ICICI Prudential Bluechip Fund and HDFC Top 100 Fund have managed to beat their benchmark in 1 out of 3 time periods.
Our study shows that two large funds have not been able to generate any alpha over benchmarks in 1-year, 3-year and 5-year periods.
Aditya Birla Sun Life Frontline Equity Fund is a largecap scheme. After years of outperformance delivery, the law of averages seems to be catching up with this Mahesh Patil managed fund. The giant fund has underperformed its benchmark NIFTY 50 Total Return by 266 basis points in 1-year period when markets have been weak. The underperformance is bigger at 407 basis points in the 3-year period when the markets have been positive. Even in the 5-year period, the fund has marginally underperformed the benchmark and generated a 7.57% return versus the benchmark’s 7.61% gain.
The underperformance at ICICI Prudential Value Discovery is less surprising. This is partly because value investing oriented funds are known to take long periods of time to deliver alpha. When markets are doing well (at least they did for a better part of the last five years), value funds fail to shine. Still, ICICI Prudential Value Discovery – managed by Mrinal Singh – could have done better. In 1-year period, the underperformance vis a vis S&P BSE 500 Total Return Index is over 500 basis points, while in 3-year period underperformance is at over 400 basis points. In the 5-year period, underperformance declines to over 180 basis points. Needless to say, this fund has failed to beat category average in all the three time periods.
|Equity fund name||Assets Rs Cr *||Lumpsum return %|
|1 -yr fund||Beats benchmark||3 -yr fund||Beats benchmark||5 -yr fund||Beats benchmark|
|Kotak Standard Multicap||25,416||-1.27||Yes||8.81||Yes||10.97||Yes|
|ICICI Prudential Bluechip||21,891||-4.17||No||7.9||No||8.07||Yes|
|HDFC Mid-Cap Opportunities||21,167||-11.53||Yes||3.77||Yes||8.77||Yes|
|ABSL Frontline Equity||20,154||-4.8||No||5.37||No||7.57||No|
|Axis Long Term Equity||19,280||-1.09||Yes||10||Yes||10.71||Yes|
|HDFC Top 100||17,079||-2.04||Yes||8.48||No||6.81||No|
|ICICI Prudential Value Discovery||15,106||-10.16||No||3.1||No||6.01||No|
|Mirae Asset Large Cap||14,050||-0.57||Yes||10.39||Yes||10.66||Yes|
|Source: https://www.amfiindia.com/research-information/other-data/mf-scheme-performance-details * Daily AUM as on Sep 12, 2019|
A mutual fund is as good as its portfolio holdings. Performance is a factor of average holding cost. We at RupeeIQ believe that investors must measure a fund’s performance compared to its stated benchmark. Also, a look at how its respective category has performed gives a good idea of fund performance. Fund managers can argue that the market movement has been highly concentrated in the last few months. That is true. But under the same market conditions, some funds have done well while others have not. The ability to adapt is one of the hallmarks of successful funds.

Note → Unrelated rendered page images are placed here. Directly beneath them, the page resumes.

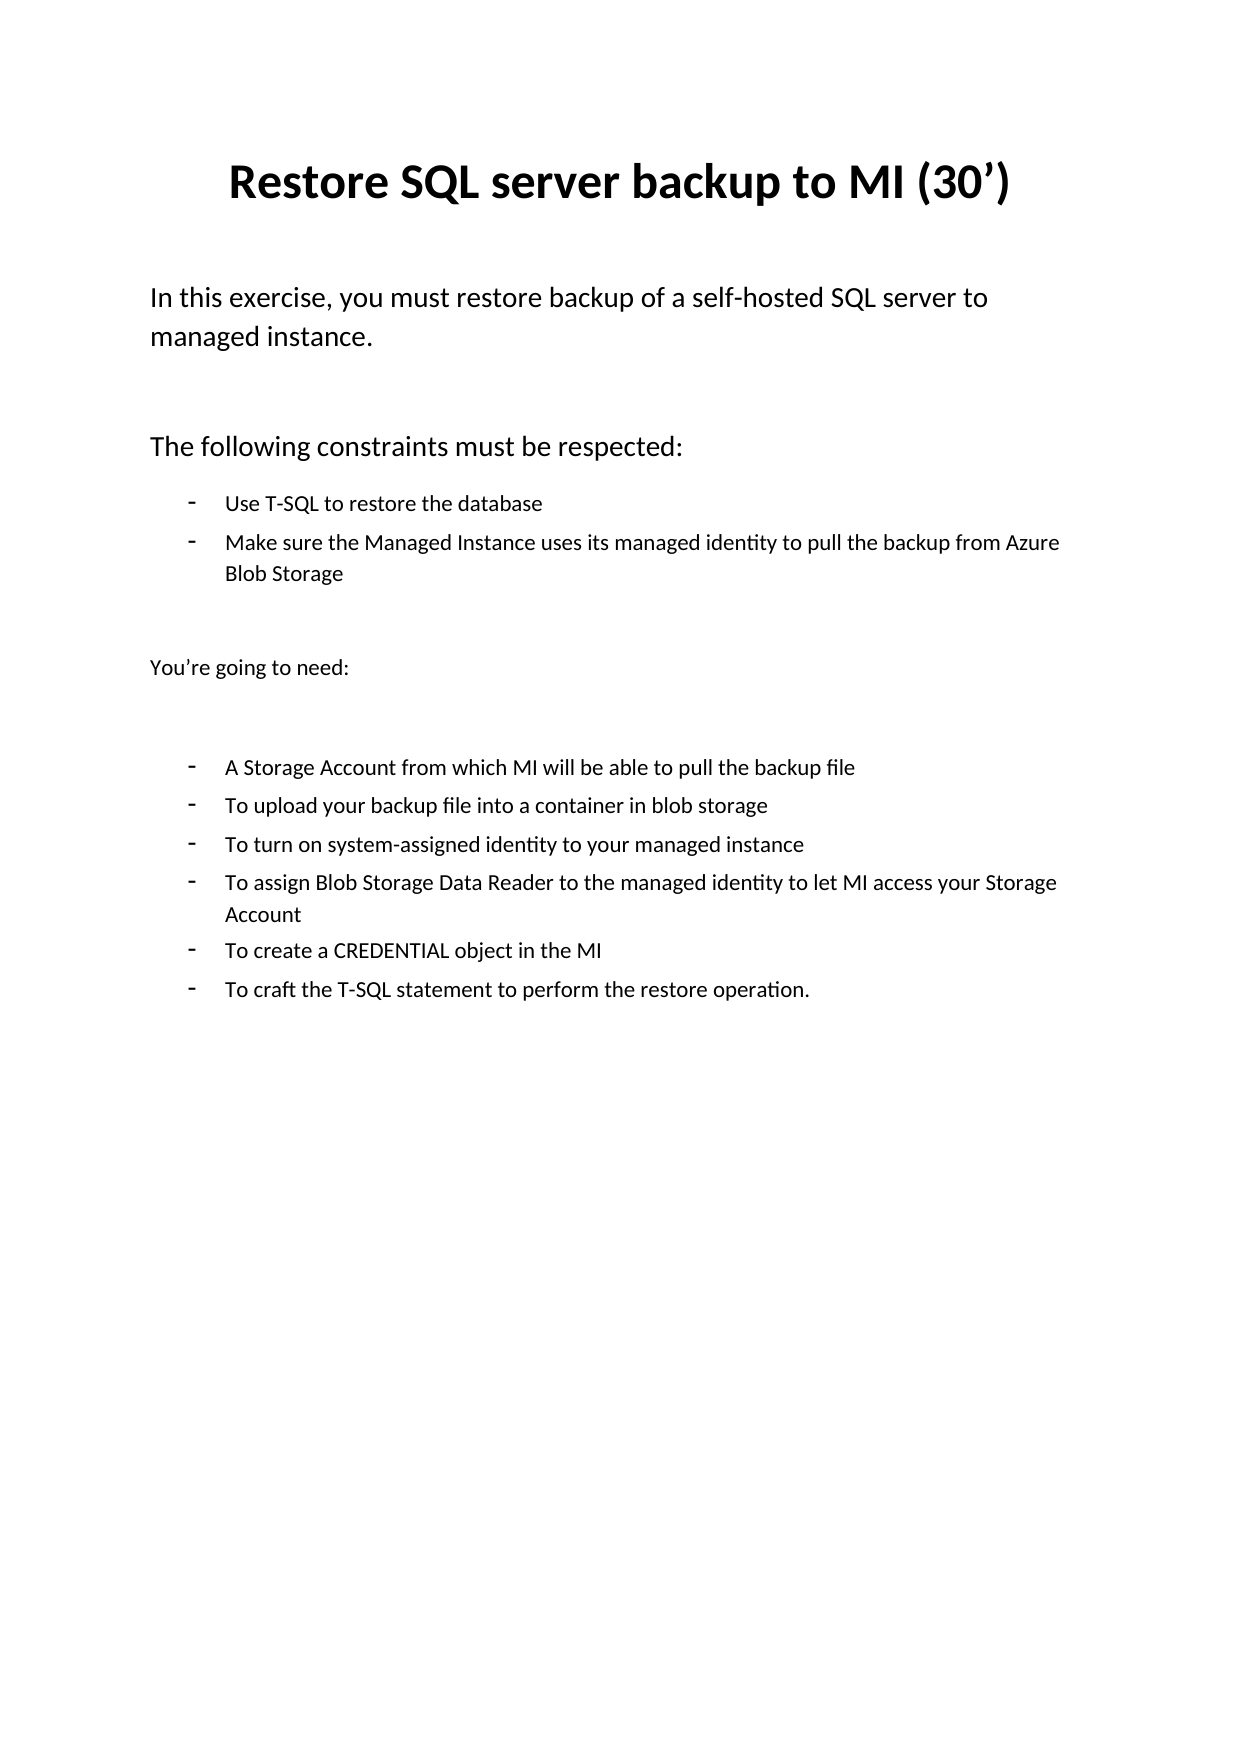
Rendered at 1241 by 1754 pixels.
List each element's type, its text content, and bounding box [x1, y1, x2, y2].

list To assign Blob Storage Data Reader to the managed identity to let MI access your Storage Account [187, 862, 1090, 928]
text In this exercise, you must restore backup of a self-hosted SQL server to managed instance. [150, 279, 1090, 353]
list To craft the T-SQL statement to perform the restore operation. [187, 969, 1090, 1004]
list To create a CREDENTIAL object in the MI [187, 930, 1090, 966]
text You’re going to need: [150, 653, 1090, 681]
list A Storage Account from which MI will be able to pull the backup file [187, 747, 1090, 782]
list Use T-SQL to restore the database [187, 483, 1090, 519]
list To turn on system-assigned identity to your managed instance [187, 824, 1090, 859]
list Make sure the Managed Instance uses its managed identity to pull the backup from Azure Blob Storage [187, 522, 1090, 587]
list To upload your backup file into a container in blob storage [187, 785, 1090, 821]
text Restore SQL server backup to MI (30’) [150, 150, 1090, 211]
text The following constraints must be respected: [150, 428, 1090, 464]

Point to point returns i.e. for lump sum investments, for these giant funds, each with tens of thousands of crores in assets, show us that investing in a popular product is no guarantee of better returns. Since markets are cyclical, funds depending on their bets will go through ups and downs. That said, full marks should be given to funds that have generated alpha even in trying market conditions. Similarly, investors in funds that consistently failed to generate alpha must find out the reasons behind this trend. Active fund management is supposed to generate alpha because you are paying higher fees.

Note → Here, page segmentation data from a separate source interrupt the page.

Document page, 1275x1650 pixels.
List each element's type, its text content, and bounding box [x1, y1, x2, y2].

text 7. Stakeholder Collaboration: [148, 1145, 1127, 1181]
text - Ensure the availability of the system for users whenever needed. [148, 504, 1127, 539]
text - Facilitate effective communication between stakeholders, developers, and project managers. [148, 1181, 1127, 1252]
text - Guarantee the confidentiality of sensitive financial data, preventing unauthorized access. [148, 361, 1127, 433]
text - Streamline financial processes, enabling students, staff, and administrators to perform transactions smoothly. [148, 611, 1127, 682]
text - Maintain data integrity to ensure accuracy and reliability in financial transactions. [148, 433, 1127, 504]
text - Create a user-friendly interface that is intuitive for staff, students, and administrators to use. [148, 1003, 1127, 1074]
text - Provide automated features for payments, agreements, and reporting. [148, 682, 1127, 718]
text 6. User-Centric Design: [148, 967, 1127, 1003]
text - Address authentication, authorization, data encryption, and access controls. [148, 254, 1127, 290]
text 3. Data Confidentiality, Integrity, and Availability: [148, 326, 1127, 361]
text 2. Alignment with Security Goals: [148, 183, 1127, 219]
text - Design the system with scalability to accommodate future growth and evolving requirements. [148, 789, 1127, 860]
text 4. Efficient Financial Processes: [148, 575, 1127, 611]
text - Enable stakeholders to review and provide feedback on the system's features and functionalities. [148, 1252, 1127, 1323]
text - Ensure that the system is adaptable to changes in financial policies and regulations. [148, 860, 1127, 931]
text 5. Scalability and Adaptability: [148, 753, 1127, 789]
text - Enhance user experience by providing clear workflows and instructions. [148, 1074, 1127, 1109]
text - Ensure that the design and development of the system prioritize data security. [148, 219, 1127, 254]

Disclaimer: Views expressed here in this article are for general information and reading purpose only. They do not constitute any guidelines or recommendations on any course of action to be followed by the reader. The views are not meant to serve as a professional guide/investment advice / intended to be an offer or solicitation for the purchase or sale of any financial product or instrument.